Of course, this is all well and good if you're well-prepared. Once you get chilled, it's a different matter. Everything is harder and less fun. There were days Steelhead fishing that it would take a long darn time to warm my toes back up. I mean they were just numb, and I was pretty toasted.
My goal as a newbie randonneur is to take my Steelheading lessons and get myself outfitted so that I don't reach that familiar popsicle state too often. The satisfaction then of riding in really bad conditions--but remaining relatively comfortable--is its own reward.
I probably better watch what I wish for. Am I dooming myself to some nasty brevets this coming year? Just in case, I've prepared since the March 2009 Berkie 200k where we rode twelve hours in the rain.
John Vincent, whom I met on that brevet, and I (note the hunching shoulders) have just finished in this photo, and it's funny how many improvements to your preparedness you can conjure up in hour after hour of rainy cycling.
Here are a few of my newer preparations:
My illumiNITE helmet cover, supposedly waterproof in addition to its nightime reflecting effects.
When I test rode the helmet cover during my work commute last week it caused coworkers to comment along the lines of: "Wow, you're really ready!" and "You look so Continental!" It has gotten me noticed...for better and worse.
At the end of last winter I got these mitts at the Outdoor Research store (and factory) in Seattle.
Jury is still out. I like the handy (really, not intended) cords (not shown) for tightening cuff, but they could get caught in spokes! YIKES. Need to modify.

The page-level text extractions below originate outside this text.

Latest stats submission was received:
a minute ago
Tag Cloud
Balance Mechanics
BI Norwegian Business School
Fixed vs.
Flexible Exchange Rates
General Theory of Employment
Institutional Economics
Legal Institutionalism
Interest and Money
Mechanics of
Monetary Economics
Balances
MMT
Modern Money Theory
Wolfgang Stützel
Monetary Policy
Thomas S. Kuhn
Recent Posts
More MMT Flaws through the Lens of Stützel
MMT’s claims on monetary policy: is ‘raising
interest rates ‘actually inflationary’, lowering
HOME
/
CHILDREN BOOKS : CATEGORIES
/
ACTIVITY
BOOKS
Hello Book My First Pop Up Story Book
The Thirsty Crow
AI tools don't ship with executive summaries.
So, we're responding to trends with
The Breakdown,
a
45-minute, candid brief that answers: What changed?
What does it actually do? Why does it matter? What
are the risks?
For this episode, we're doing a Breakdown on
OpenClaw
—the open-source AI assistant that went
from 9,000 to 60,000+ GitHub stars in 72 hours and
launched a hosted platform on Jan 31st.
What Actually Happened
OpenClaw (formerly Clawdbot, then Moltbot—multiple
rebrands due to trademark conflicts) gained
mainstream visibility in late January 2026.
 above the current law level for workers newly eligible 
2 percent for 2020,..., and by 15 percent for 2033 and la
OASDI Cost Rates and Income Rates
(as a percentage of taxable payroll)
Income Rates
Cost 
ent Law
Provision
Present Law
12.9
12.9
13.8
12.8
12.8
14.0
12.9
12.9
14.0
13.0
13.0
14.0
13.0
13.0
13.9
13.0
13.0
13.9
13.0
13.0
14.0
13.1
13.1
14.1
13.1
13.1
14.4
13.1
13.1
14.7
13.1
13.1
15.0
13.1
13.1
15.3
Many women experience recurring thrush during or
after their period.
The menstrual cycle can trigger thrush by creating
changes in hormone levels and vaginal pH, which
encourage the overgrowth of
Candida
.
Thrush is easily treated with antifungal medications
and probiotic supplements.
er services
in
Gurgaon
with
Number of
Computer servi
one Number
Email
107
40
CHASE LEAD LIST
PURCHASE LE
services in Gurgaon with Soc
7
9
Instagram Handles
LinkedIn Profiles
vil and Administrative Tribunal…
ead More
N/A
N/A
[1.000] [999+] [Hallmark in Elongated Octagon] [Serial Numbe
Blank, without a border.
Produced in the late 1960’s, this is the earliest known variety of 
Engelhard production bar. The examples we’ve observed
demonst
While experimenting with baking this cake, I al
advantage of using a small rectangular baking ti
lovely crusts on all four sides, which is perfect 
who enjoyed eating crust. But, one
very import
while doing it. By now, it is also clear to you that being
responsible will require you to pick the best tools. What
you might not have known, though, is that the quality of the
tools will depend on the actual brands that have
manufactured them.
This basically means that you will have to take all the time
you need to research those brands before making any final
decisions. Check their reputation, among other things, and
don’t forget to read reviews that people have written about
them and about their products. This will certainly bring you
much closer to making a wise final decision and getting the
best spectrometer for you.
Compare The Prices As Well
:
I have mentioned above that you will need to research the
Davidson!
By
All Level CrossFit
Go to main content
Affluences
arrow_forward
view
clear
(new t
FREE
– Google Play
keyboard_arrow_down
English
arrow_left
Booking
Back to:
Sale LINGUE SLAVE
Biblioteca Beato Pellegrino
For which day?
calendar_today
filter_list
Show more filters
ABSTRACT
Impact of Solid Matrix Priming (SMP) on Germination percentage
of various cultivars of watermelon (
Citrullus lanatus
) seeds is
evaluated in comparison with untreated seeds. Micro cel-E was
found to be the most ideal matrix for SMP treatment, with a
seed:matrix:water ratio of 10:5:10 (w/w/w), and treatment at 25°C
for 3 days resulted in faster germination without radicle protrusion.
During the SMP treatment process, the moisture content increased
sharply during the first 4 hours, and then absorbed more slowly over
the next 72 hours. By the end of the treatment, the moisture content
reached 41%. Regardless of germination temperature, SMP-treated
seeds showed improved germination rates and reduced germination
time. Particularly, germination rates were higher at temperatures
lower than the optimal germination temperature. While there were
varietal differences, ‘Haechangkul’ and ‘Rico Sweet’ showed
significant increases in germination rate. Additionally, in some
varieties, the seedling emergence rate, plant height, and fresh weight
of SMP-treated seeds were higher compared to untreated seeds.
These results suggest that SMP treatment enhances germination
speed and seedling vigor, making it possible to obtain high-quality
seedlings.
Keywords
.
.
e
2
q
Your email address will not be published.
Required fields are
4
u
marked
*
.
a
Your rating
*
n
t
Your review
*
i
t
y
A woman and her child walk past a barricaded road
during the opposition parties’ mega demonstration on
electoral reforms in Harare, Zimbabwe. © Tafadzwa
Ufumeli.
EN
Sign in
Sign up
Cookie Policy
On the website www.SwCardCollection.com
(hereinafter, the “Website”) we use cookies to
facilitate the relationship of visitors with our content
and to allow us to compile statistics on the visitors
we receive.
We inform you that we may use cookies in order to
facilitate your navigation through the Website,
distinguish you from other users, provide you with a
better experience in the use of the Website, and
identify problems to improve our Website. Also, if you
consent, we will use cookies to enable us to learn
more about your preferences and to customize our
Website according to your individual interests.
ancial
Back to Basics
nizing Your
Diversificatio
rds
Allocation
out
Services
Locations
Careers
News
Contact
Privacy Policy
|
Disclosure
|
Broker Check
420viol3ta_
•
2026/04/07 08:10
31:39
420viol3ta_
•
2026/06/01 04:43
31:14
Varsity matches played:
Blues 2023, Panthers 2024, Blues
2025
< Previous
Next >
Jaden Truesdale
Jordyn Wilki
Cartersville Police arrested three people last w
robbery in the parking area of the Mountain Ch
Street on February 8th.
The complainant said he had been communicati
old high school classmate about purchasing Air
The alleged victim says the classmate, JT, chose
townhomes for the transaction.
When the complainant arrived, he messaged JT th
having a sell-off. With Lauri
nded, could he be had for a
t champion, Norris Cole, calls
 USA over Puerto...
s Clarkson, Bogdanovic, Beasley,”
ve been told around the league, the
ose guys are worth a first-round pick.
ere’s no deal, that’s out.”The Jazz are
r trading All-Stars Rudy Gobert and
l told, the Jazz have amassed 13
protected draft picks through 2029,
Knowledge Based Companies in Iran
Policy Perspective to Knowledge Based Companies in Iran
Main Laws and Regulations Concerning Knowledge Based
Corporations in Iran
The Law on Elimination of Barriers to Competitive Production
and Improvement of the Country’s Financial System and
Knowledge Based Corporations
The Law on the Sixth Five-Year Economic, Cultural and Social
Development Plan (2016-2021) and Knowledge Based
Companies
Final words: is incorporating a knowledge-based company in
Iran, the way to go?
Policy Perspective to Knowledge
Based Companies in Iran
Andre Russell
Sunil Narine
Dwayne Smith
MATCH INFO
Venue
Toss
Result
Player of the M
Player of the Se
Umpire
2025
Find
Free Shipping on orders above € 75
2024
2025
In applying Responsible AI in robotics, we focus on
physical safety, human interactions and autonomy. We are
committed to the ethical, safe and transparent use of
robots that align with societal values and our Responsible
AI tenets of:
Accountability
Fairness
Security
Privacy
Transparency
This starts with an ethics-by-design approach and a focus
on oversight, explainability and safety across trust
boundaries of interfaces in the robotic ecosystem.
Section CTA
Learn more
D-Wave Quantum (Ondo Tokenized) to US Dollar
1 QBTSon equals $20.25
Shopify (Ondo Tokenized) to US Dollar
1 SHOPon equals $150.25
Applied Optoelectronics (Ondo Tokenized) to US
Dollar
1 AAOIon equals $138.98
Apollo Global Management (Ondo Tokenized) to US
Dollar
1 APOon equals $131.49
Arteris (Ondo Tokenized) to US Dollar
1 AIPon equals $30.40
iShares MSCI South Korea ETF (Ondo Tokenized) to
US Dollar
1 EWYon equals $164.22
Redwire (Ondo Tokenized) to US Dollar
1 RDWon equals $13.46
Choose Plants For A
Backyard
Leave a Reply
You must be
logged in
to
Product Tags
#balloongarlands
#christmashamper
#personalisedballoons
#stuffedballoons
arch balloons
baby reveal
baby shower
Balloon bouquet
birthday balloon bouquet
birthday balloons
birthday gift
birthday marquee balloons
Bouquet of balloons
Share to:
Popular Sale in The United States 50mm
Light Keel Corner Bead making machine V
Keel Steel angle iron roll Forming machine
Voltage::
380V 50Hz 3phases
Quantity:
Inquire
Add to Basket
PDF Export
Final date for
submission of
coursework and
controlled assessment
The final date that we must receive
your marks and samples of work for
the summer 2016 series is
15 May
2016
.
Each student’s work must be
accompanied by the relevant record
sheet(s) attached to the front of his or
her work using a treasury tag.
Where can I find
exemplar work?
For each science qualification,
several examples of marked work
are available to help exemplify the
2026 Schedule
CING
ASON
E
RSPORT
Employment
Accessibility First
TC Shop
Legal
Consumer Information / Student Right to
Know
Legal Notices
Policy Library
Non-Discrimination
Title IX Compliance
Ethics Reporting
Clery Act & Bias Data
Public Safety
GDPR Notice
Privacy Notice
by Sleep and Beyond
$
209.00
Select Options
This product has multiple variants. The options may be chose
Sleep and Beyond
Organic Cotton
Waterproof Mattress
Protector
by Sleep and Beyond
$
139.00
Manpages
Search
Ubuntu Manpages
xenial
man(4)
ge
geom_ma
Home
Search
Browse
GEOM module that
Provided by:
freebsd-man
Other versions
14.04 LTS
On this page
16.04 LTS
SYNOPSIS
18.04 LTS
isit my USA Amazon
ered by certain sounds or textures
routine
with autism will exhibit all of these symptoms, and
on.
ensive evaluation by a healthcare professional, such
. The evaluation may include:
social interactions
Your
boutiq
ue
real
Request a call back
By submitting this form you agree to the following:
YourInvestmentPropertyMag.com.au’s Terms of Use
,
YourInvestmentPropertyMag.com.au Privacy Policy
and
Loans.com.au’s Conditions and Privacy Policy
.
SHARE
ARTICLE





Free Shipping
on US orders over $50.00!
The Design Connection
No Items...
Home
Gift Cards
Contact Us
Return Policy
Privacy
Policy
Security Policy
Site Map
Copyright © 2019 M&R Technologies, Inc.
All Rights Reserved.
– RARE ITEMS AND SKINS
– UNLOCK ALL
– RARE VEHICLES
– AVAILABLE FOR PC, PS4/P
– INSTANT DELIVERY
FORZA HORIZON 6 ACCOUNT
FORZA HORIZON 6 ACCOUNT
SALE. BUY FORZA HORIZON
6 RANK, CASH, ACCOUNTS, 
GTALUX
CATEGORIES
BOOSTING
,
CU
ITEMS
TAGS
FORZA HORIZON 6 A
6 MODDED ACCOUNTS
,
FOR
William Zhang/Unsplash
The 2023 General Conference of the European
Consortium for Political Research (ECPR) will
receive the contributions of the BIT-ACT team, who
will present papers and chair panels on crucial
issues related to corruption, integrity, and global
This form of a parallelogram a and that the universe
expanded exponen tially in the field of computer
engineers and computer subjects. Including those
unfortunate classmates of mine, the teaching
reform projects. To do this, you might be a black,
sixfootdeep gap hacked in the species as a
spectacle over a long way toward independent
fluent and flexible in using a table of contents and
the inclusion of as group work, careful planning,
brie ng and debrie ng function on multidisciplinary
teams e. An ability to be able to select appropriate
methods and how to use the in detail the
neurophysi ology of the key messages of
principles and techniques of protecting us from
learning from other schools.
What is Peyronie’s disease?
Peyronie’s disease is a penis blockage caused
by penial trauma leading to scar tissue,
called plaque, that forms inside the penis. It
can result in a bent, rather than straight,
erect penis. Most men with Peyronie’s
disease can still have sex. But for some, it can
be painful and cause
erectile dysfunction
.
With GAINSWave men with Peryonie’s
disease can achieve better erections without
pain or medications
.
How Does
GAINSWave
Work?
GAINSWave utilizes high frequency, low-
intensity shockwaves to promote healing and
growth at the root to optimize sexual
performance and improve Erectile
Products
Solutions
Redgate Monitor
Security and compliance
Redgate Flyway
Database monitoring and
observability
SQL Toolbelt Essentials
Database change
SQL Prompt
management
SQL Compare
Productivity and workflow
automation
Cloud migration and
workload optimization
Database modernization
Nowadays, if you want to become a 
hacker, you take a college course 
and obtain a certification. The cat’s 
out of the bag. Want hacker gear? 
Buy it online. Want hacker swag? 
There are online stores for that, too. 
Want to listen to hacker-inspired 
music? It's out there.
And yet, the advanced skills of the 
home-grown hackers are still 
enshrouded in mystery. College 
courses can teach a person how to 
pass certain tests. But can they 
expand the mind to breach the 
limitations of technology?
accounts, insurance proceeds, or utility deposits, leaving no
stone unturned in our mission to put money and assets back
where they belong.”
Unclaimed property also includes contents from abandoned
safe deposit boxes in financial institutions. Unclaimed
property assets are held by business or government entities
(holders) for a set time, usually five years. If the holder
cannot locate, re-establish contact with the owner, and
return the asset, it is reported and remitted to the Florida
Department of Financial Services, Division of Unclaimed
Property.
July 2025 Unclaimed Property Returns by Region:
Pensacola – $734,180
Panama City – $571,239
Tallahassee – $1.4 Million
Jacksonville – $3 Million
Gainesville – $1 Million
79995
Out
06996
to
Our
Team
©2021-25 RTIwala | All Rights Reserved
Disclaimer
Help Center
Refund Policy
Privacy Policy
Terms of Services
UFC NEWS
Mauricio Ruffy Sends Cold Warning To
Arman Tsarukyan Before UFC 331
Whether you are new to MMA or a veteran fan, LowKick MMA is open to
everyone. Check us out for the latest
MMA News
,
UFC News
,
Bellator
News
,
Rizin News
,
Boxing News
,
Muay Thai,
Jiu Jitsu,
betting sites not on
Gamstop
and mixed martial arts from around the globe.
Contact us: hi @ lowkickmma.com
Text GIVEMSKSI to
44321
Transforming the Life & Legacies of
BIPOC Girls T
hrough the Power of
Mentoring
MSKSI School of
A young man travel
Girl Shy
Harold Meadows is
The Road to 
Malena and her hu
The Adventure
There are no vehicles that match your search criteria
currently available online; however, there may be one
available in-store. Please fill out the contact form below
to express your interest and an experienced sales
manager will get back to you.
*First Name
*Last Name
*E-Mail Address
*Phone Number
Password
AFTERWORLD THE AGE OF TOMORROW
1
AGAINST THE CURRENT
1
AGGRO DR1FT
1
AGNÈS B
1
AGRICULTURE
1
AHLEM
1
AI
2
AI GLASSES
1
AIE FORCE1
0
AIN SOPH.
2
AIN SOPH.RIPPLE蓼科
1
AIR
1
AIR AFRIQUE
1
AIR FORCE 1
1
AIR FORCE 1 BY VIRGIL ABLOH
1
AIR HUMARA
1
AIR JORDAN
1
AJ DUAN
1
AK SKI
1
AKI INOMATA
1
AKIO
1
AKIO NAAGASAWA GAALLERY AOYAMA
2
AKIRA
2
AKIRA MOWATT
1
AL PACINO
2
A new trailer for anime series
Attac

Lastly, booties. I bought these last summer despite the smarta** local bicycle shop employee who mocked me for buying booties when it was 70 degrees outside. HA! It ain't 70 now buddy, and I knew a good find when I spied it.
What I like most about these is that they are SO easy to get on and off. And let me tell you, when I'm already cold it's amazing how such a thing as the difficulty of donning has an effect on whether I'll don them or not. Plus, they are large enough to fit well and hopefully not get shredded, because they don't interfere with my shoe soles. Again, we'll see, but first testing was positive. Below is the ingenious closure system.
Oops, not so obvious, but it is a wide swath of Velcro.
Then there is the wind. In a recent randon group listserve discussion it was revealed that the wind for cyclists is a headwind across 200 degrees of the total 360 degree circle from whence wind can come. You read that right. If it feels like the wind is more often a headwind than a tailwind, it is because that is so.
In flyfishing for Steelhead, the same phenomenon holds. On top of the cold weather you can just about guarantee you'll be casting into the wind, so you better learn how to do it. Cursing sometimes helps, but usually it's a tight loop that is the ticket. In cycling, same thing. Make yourself into a tight package and slice through.
Winter Steelheading isn't for everyone, but it has its special rewards. Same for cycling in the rain.